● **SHORT EXERCISE 1**
Reproduce word for word the part of the optimization advice between "Lower-order concerns include" and "on its own.", inclusive.
● **SHORT EXERCISE 2**
In the optimization advice, condense the paragraph beginning "As a general note" into a short bulleted list that keeps its main points.

It is not the solution to your performance problem, but just one of them that can also be combined with others.
2. Micro-parallelizm
The second easy speedup when you have that many loops is to use parallel processing. I typically use Intel TBB, others might suggest OpenMP instead. For this you would probably have to change the loop order. So parallelize over d in the outer loop, not over i.
You can combine both techniques, and if you do it right, on a quadcore with HT you might get a speed-up of 25-30 for the combination without any loss in accuracy.
3. Compiler optimization
First of all maybe it is just a typo here on SO, but it needs to be -O3, not -o3!
As a general note, it might be easier for the compiler to optimize your code if you declare the variables delta, n within the scope where you actually use them. You should also try the -funroll-loops compiler option as well as -march. The option to the latter depends on your CPU, but nowadays typically -march core2 is fine (also for recent AMDs), and includes SSE optimizations (but I would not trust the compiler just yet to do that for your loop).

The big problem with your data structure is that it's essentially a vector<vector<float> >. That's a pointer to an array of pointers to arrays of float with some bells and whistles attached. In particular, accessing consecutive Points in the vector doesn't correspond to accessing consecutive memory locations. I bet you see tons and tons of cache misses when you profile this code.
Fix this before horsing around with anything else.
Lower-order concerns include the floating-point division in the inner loop (compute 1/n in the outer loop instead) and the big load-store chain that is your inner loop. You can compute the means and variances of slices of your array using SIMD and combine them at the end, for instance.
The bounds-checking once per access probably doesn't help, either. Get rid of that too, or at least hoist it out of the inner loop; don't assume the compiler knows how to fix that on its own.

Here's what I would do, in guesstimated order of importance:
Return the floating-point from the Point::operator[] by value, not by reference.
Use coords[i] instead of coords.at(i), since you already assert that it's within bounds. The at member checks the bounds. You only need to check it once.

● **DATA EXCERPTS**
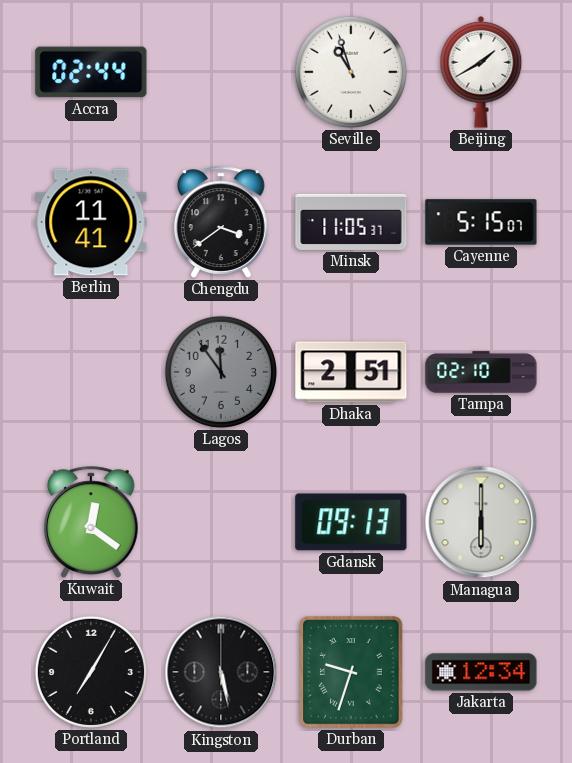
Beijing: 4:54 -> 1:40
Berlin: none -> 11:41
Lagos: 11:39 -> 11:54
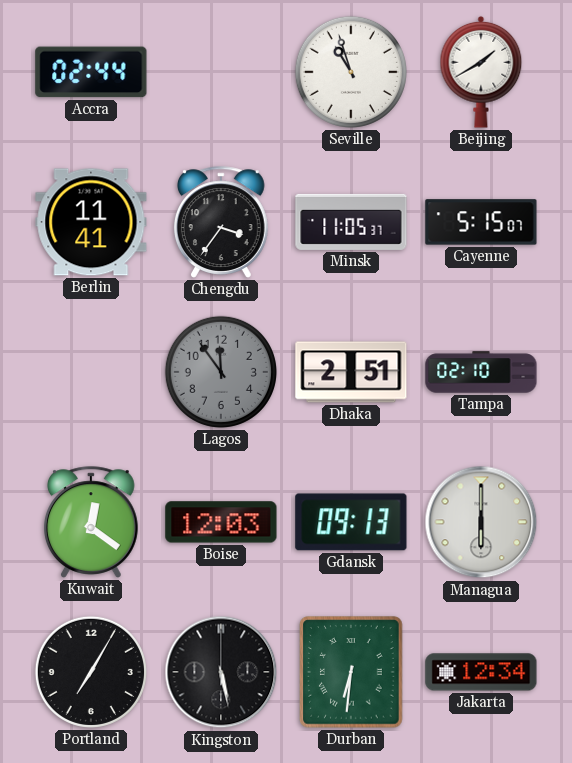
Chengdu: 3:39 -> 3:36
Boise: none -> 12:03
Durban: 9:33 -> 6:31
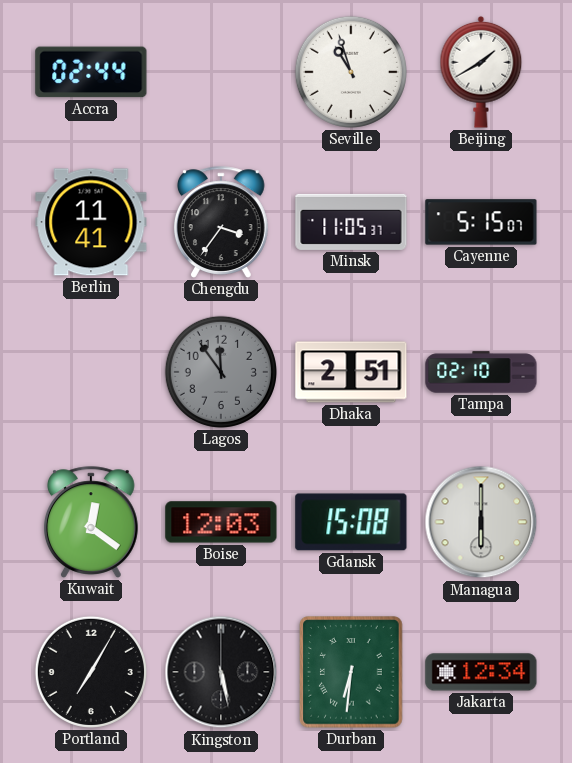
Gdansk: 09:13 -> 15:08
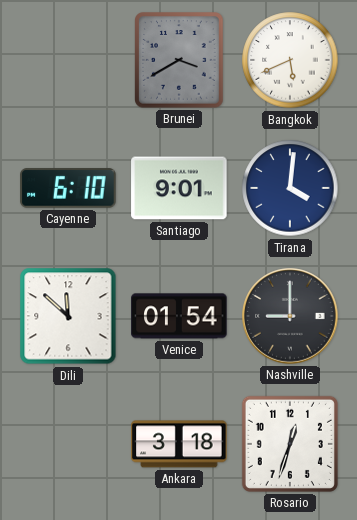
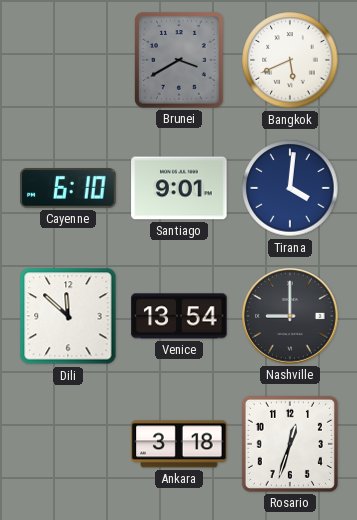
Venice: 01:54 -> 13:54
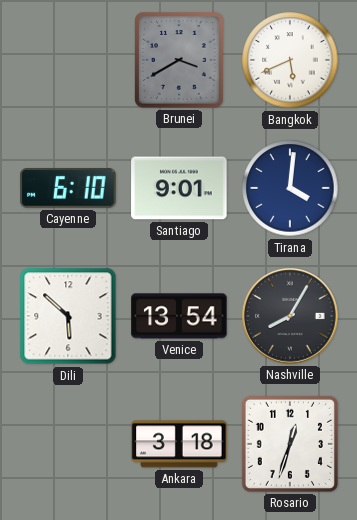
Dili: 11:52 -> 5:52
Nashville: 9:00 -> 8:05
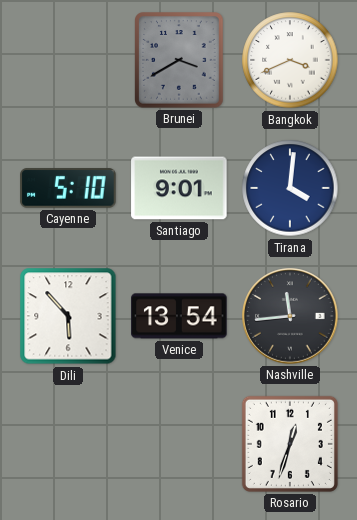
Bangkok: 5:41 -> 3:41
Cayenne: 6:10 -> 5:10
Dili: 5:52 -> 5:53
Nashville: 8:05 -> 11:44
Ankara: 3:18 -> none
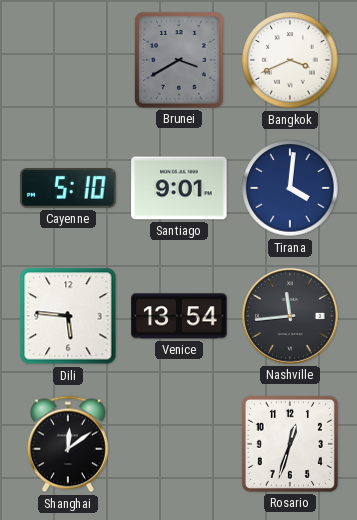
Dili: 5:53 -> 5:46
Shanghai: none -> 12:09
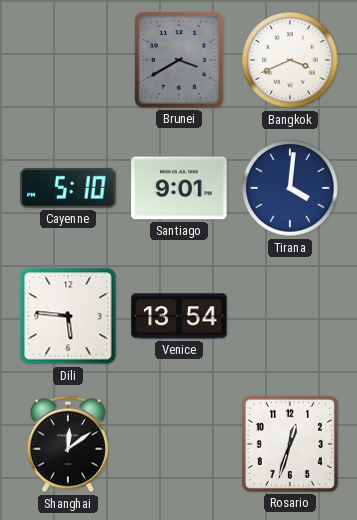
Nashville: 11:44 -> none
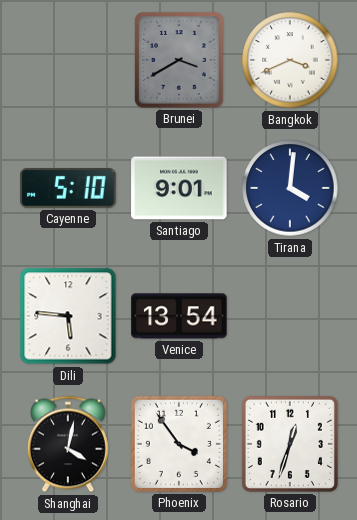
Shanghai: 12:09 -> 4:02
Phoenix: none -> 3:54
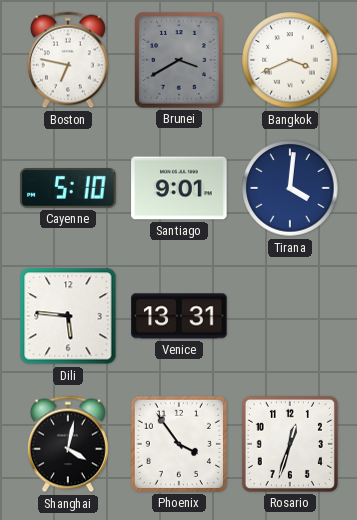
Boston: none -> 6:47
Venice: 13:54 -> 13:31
---
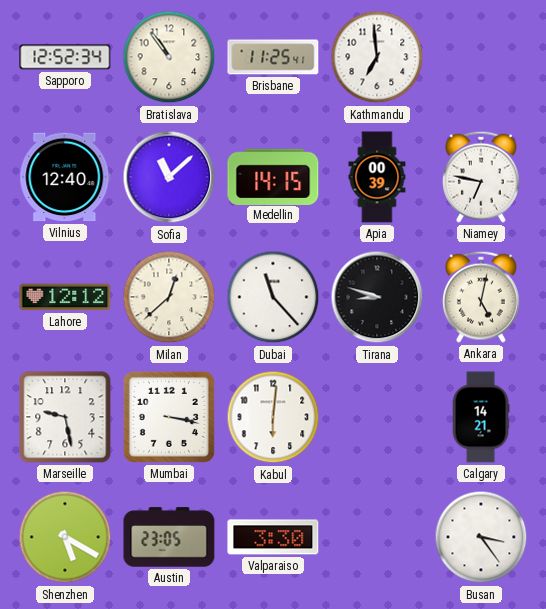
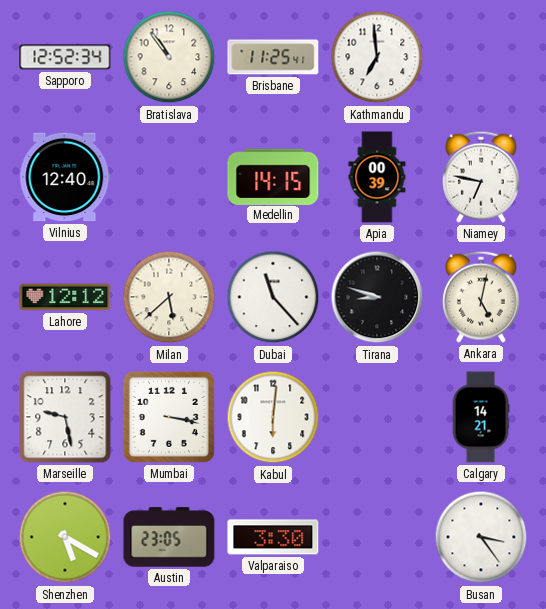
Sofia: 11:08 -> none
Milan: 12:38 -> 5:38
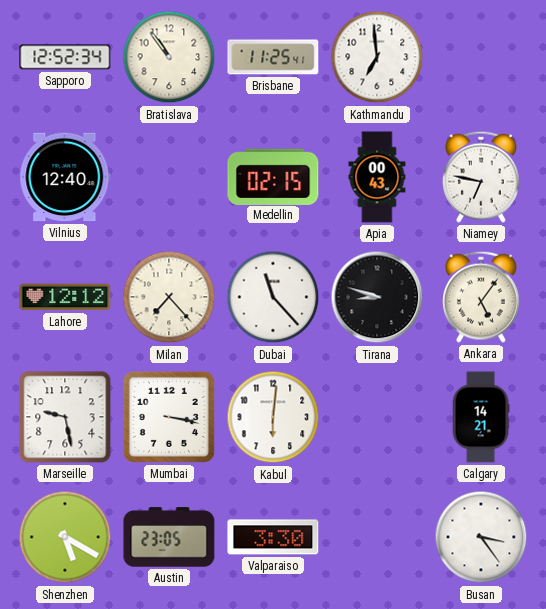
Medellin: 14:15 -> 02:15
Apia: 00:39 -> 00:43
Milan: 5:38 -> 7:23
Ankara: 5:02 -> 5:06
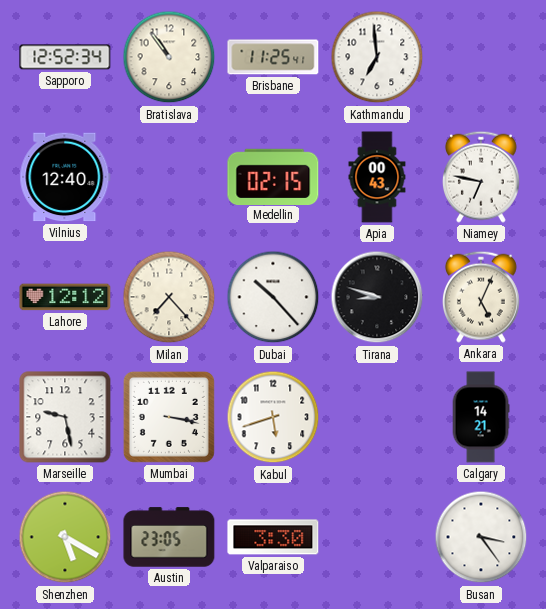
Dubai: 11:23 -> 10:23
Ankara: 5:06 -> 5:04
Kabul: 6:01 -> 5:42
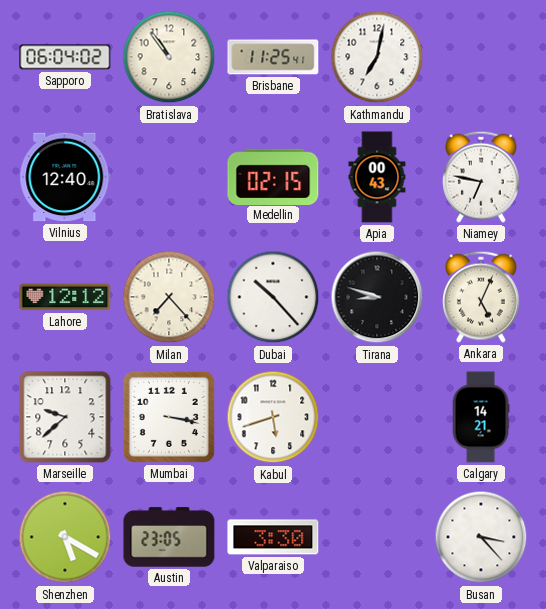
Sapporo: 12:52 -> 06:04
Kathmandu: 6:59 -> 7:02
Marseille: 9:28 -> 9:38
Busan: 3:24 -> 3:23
==
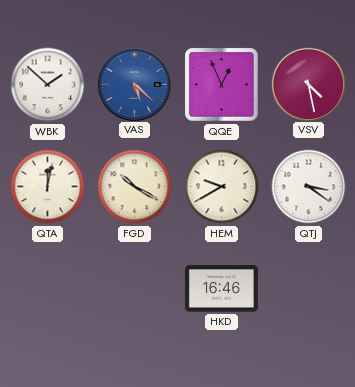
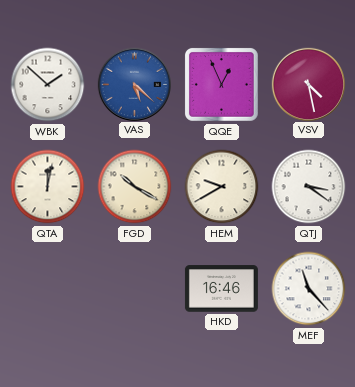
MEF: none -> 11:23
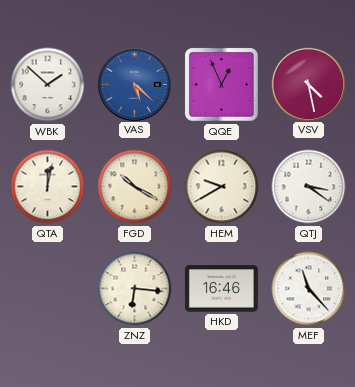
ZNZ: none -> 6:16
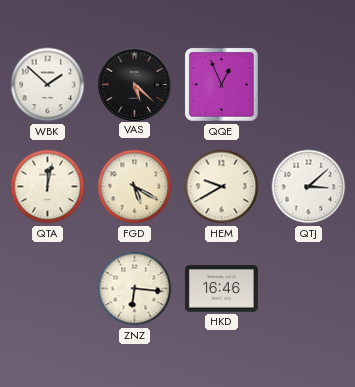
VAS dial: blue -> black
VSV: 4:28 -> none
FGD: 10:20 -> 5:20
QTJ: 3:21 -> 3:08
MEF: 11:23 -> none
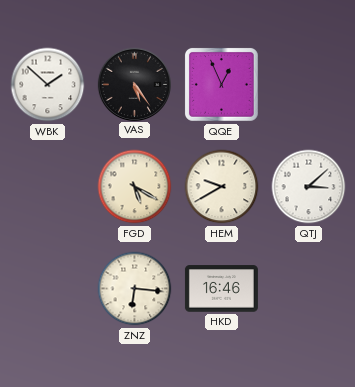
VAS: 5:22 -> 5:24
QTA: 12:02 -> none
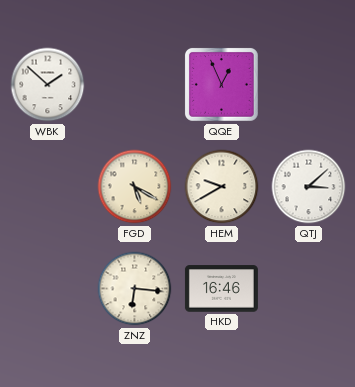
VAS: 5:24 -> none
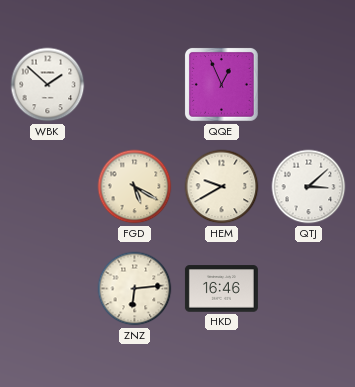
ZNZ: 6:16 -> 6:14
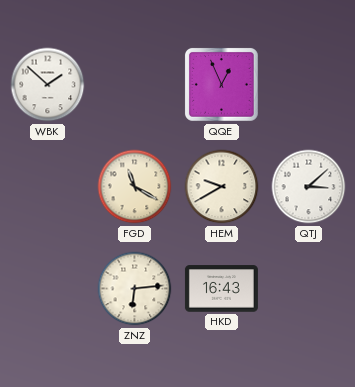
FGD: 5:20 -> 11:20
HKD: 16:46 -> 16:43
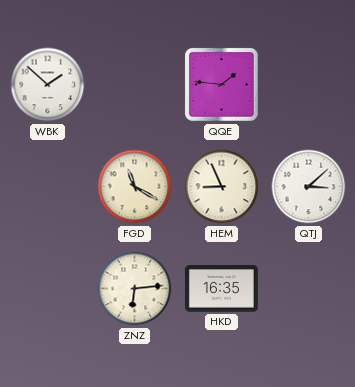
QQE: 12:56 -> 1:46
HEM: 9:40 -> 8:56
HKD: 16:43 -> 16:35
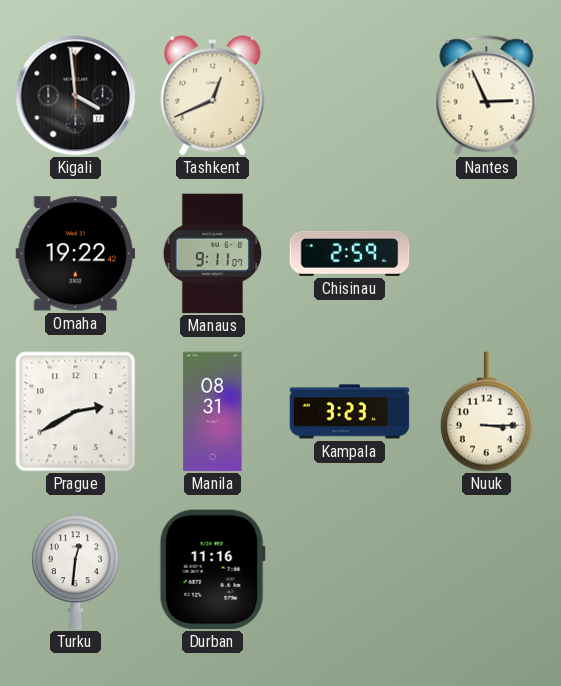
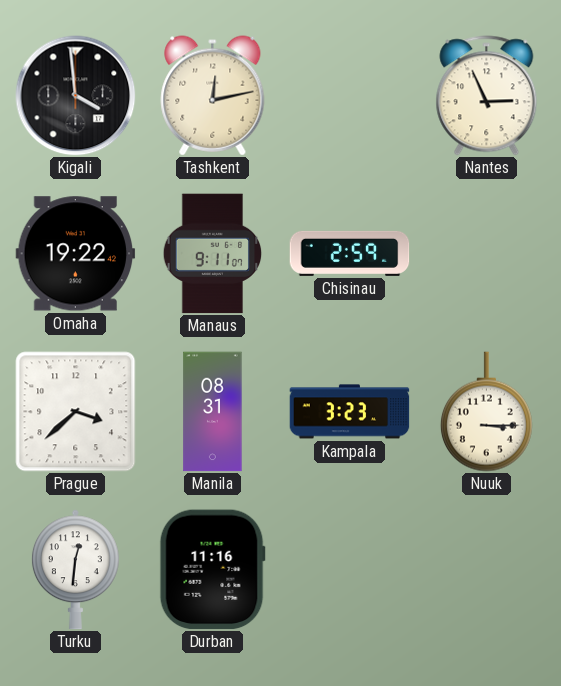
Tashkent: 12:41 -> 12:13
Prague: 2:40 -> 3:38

● **TASK OUTPUT 1**
Lower-order concerns include the floating-point division in the inner loop (compute 1/n in the outer loop instead) and the big load-store chain that is your inner loop. You can compute the means and variances of slices of your array using SIMD and combine them at the end, for instance.
The bounds-checking once per access probably doesn't help, either. Get rid of that too, or at least hoist it out of the inner loop; don't assume the compiler knows how to fix that on its own.

● **TASK OUTPUT 2**
- Declaring the variables delta and n within the scope where they are actually used may make the code easier for the compiler to optimize.
- Try the -funroll-loops compiler option.
- Also try -march. Its option depends on the CPU, but -march core2 is typically fine nowadays, including for recent AMDs.
- -march core2 includes SSE optimizations, though the compiler shouldn't yet be trusted to apply them to this loop.